The panellists also comment on on-screen interviews with sex workers who reveal what their clients ask for, owners of adult entertainment shops, and a host of people who enjoy alternative expressions of sexuality.
Hot on the heels of Sex in Afrikaans, this documentary series hosted by writer Kim Windvogel and journalist Romantha Botha asks what the rest of South Africa gets up to after dark in a way that normalises talking about taboo topics (even beyond the ins and outs of sex) in a comfortable, chatty and non judgemental way.
South Africa’s celebs including Lesego Tlhabi (Coconut Kelz), Moonchild Sanelly, and Siv Ngesi lead the way as they tell funny stories about their own firsts and clueless moments (episode 1 is a treat). This is a fantastic starter series as its open curiosity is backed up by scientists of all stripes telling us what their research really reveals about human sexuality and pleasure.
Sex Etc: The late Mark Pilgrim and sexologist Dr Elna Rudolf host this (2005) openly curious talk show about sex and sexuality.
Cara Delevingne is on an open-minded, open-hearted journey to explore her own sexuality and she’s taking us along for the ride.
The series moves from the science of why women in gay relationships are having more orgasms than their heterosexual sisters, to exploring a wide array of gender expressions in cultures around the world, and looking into the world of ethical pornography for everyone. In episode 5, she chats with South African polyamory activist and “self love sangoma” Muvumbi Ndazlama, and in episode 6, Carla comes to South Africa on the trail of how colourism impacts the idea of physical attractiveness.

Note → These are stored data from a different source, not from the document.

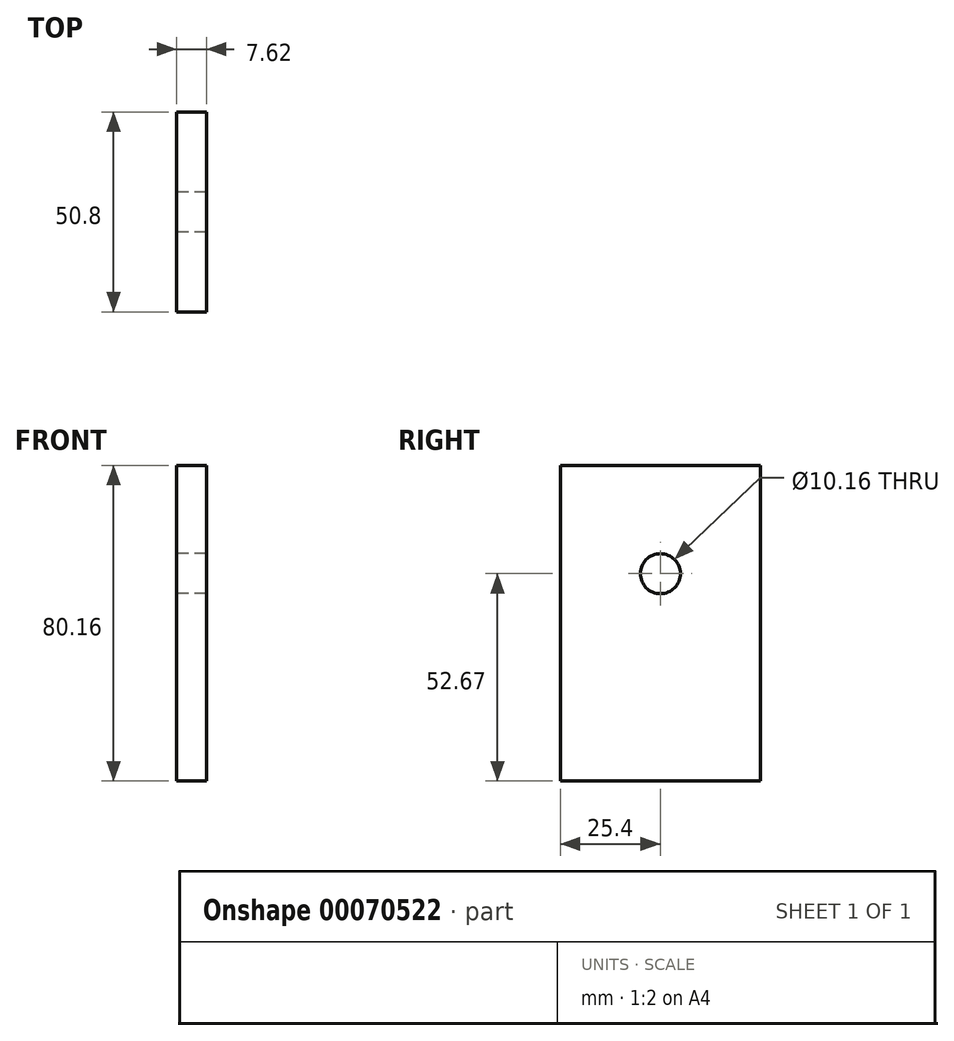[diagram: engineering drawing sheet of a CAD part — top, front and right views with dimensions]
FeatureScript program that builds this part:
annotation { "Feature Type Name" : "Feature", "Feature Type Description" : "" }
export const myFeature = defineFeature(function(context is Context, id is Id, definition is map)
    precondition{}
    {
        {
            var Q0;
            Q0=qCreatedBy(makeId("Right.planeOp"),FACE);
            var sketch = newSketch(context, id + "F0", { "sketchPlane" : qUnion([Q0])});
            skCircle(sketch, "E0", {"center": v(0, 0) * mm, "radius": 5.08 * mm});
            skLineSegment(sketch, "E1.bottom", {"start": v(0, 27.49) * mm, "end": v(25.4, 27.49) * mm});
            skLineSegment(sketch, "E1.top", {"start": v(0, -52.67) * mm, "end": v(25.4, -52.67) * mm});
            skLineSegment(sketch, "E1.left", {"start": v(0, 27.49) * mm, "end": v(0, -52.67) * mm});
            skLineSegment(sketch, "E1.right", {"start": v(25.4, 27.49) * mm, "end": v(25.4, -52.67) * mm});
            skLineSegment(sketch, "E2.MirrorCS", {"start": v(0, 27.49) * mm, "end": v(-25.4, 27.49) * mm});
            skLineSegment(sketch, "E3.MirrorCS", {"start": v(-25.4, 27.49) * mm, "end": v(-25.4, -52.67) * mm});
            skLineSegment(sketch, "E4.MirrorCS", {"start": v(0, -52.67) * mm, "end": v(-25.4, -52.67) * mm});
            skSolve(sketch);
        }
        {
            var Q0;
            {var subQ0=sQuery(id+"F0.wireOp",EDGE,"E2.MirrorCS");Q0=makeQuery(id+"F0.imprint","IMPRINT",FACE,{"disambiguationData":[TD([[makeQuery(id+"F0.imprint","IMPRINT",EDGE,{"derivedFrom":subQ0}),1.0]])]});}
            var Q1;
            {var subQ1=sQuery(id+"F0.wireOp",EDGE,"E1.bottom");Q1=makeQuery(id+"F0.imprint","IMPRINT",FACE,{"disambiguationData":[TD([[makeQuery(id+"F0.imprint","IMPRINT",EDGE,{"derivedFrom":subQ1}),-1.0]])]});}
            extrude(context, id + "F1", {"entities" : qUnion([Q0, Q1]), "depth" : 7.62 * mm});
        }
    });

Sex Life: For the truly curious, this three-season pornucopia of global human sexuality takes us everywhere from lesbian clubs for bicurious women, to a trans-inclusive strip show, to a day of work with an erotic underwater photographer, and much, much more.
Seven Black South African women who work as adult entertainers demystify their daily lives, both on and off the clock, in this reality series. We learn their back stories as they uncover how the work they do now often helps them to reclaim their bodies and lives after sexual exploitation and abuse – and how they navigate clients’ feelings of entitlement to female bodies on online platforms like OnlyFans.
As well as humanising a line of work that’s often devoured in private by the same people who shame it in public, the series’ cast exudes hard-won body positivity and self love in the face of the racism and warped standards imposed on women’s bodies in the adult industry.
Now cool it!
Does all this sex talk have you hot under the collar? If you’re looking to cringe your way right out of it, Jamie Morton’s comedy special My Dad Wrote a Porno reveals what it was like for him to stumble across his dad’s alter ego, Rocky Flintstone, writer of the erotic novel Belinda Blinked.
Together, Jamie and his friends James Cooper and Alice Levine form a book club no one wanted, as they read excerpts from Belinda Blinked out loud and deliver some literary criticism.